A análise é significativa porque os flanelinhas compõem boa parte dos 52,6% (cerca de 36,3 milhões de pessoas) da população brasileira que exerce algum trabalho remunerado - mas sem o registro, a documentação e o respaldo previstos nas leis trabalhistas. Não recolhem impostos, não possuem Fundo de Garantia e muito menos direito a aposentadoria. Segundo a professora Angélica Duarte de Aguiar, autora da dissertação de mestrado "A lógica doméstica do espaço público de Brasília: flanelinhas no setor informal de trabalho", pela Universidade de Brasília (UNB), "os guardadores de carros criam em suas áreas de trabalho pequenas sociedades com suas próprias regras e leis".

Estas, segundo a pesquisadora, que também é professora do Instituto de Ensino Superior do Acre, são estratégias de "sobrevivência" das classes mais pobres e excluídas do mercado. A pesquisa trata da cena urbana brasiliense e não representa necessariamente o que ocorre com os demais trabalhadores informais. Contudo, é um exemplo da organização de alguns setores da informalidade no Brasil.

Hierarquia No Setor Bancário Sul (SBS) de Brasília, a informalidade se debruça sobre o espaço público, transformado em estacionamento, dividido em pequenas glebas, territórios em que os trabalhadores possuem referenciais éticos e regras de conduta próprias. O sentimento de propriedade é tão acentuado que, segundo o estudo feito pela professora, alguns deles se dispõem a alugar sua área - que é, como já se viu, pública - por algo em torno de 400 reais, ou até mesmo a vendê-la.

A cotação varia de dois a seis mil reais.

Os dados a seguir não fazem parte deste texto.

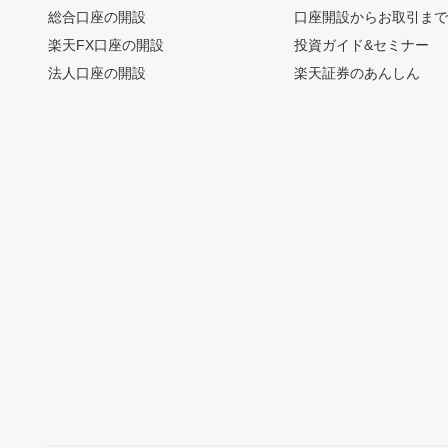
総合口座の開設
口座開設からお取引ま
楽天FX口座の開設
投資ガイド&セミナー
法人口座の開設
楽天証券のあんしん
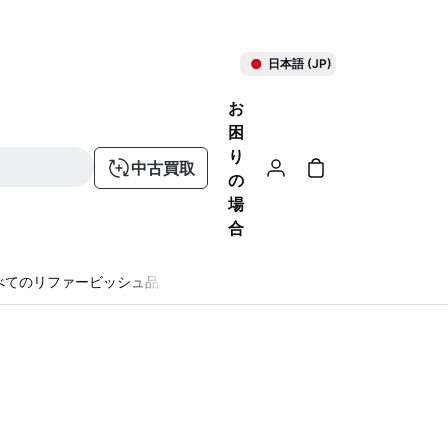
日本語 (JP)
お
困
り
中古買取
の
場
合
べてのリファービッシュ品
る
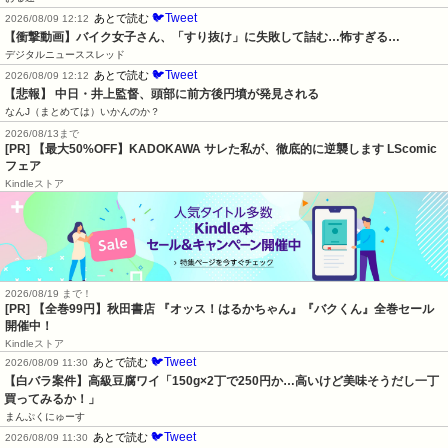
🐦Tweet
あとで読む
2026/08/09 12:12
【衝撃動画】バイク女子さん、「すり抜け」に失敗して詰む…怖すぎる…
デジタルニューススレッド
🐦Tweet
あとで読む
2026/08/09 12:12
【悲報】 中日・井上監督、頭部に前方後円墳が発見される
なんJ（まとめては）いかんのか？
2026/08/13まで
[PR] 【最大50%OFF】KADOKAWA サレた私が、徹底的に逆襲します LScomic
フェア
Kindleストア
2026/08/19 まで！
[PR]
【全巻99円】秋田書店 『オッス！はるかちゃん』『バクくん』全巻セール
開催中！
Kindleストア
🐦Tweet
あとで読む
2026/08/09 11:30
【白バラ案件】高級豆腐ワイ「150g×2丁で250円か…高いけど美味そうだし一丁
買ってみるか！」
まんぷくにゅーす
🐦Tweet
あとで読む
2026/08/09 11:30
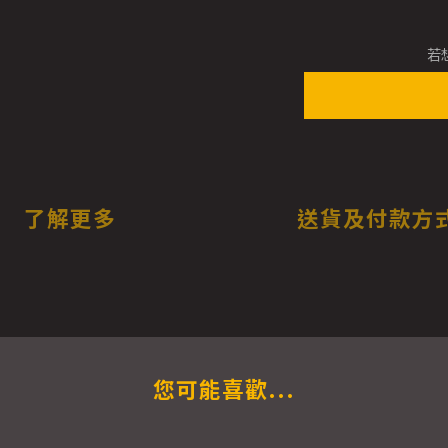
若
了解更多
送貨及付款方
您可能喜歡...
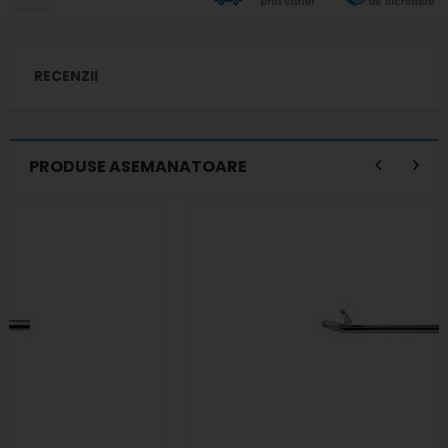
RECENZII
PRODUSE ASEMANATOARE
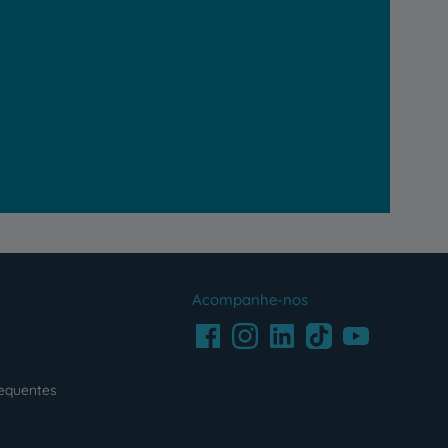
Acompanhe-nos
Facebook
LinkedIn
Youtube
Instagram
TikTok
requentes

Mais comum é que flanelinhas sem ponto fixo, mas que possuam algum vínculo de amizade ou parentesco com um guardador, lavem carros para seus companheiros - e dividam o lucro obtido com o "dono" do local, numa espécie de terceirização de serviços.

Os trabalhadores criam laços de confiança sociais em seu universo profissional. "Aqui todo mundo é amigo e se respeita", diz William Campos, 25 anos, guardador de carro há cincos anos. Segundo o estudo de Aguiar, há uma rede de solidariedade muito forte no dia-a-dia dos guardadores, o que gera "certa estabilidade informal". Ou seja, existe uma política de cooperação mútua que se resume em ajudar para ser ajudado, como define o estudo, "dar-receber-retribuir".

Assim, por exemplo, cada um respeita e preserva a clientela do outro e, sobretudo, seu espaço territorial. Com um comportamento ético, eles evitam conflitos entre si e invasões de pessoas estranhas ao local. Para Christiane Girard, socióloga e professora da UNB, "a rede criada em torno da informalidade é uma maneira de afirmar a inclusão e, também, de garantir a renda e a tradição. Tudo está ligado também a uma relação de proteção. A informalidade é muito mais organizada do que se imagina".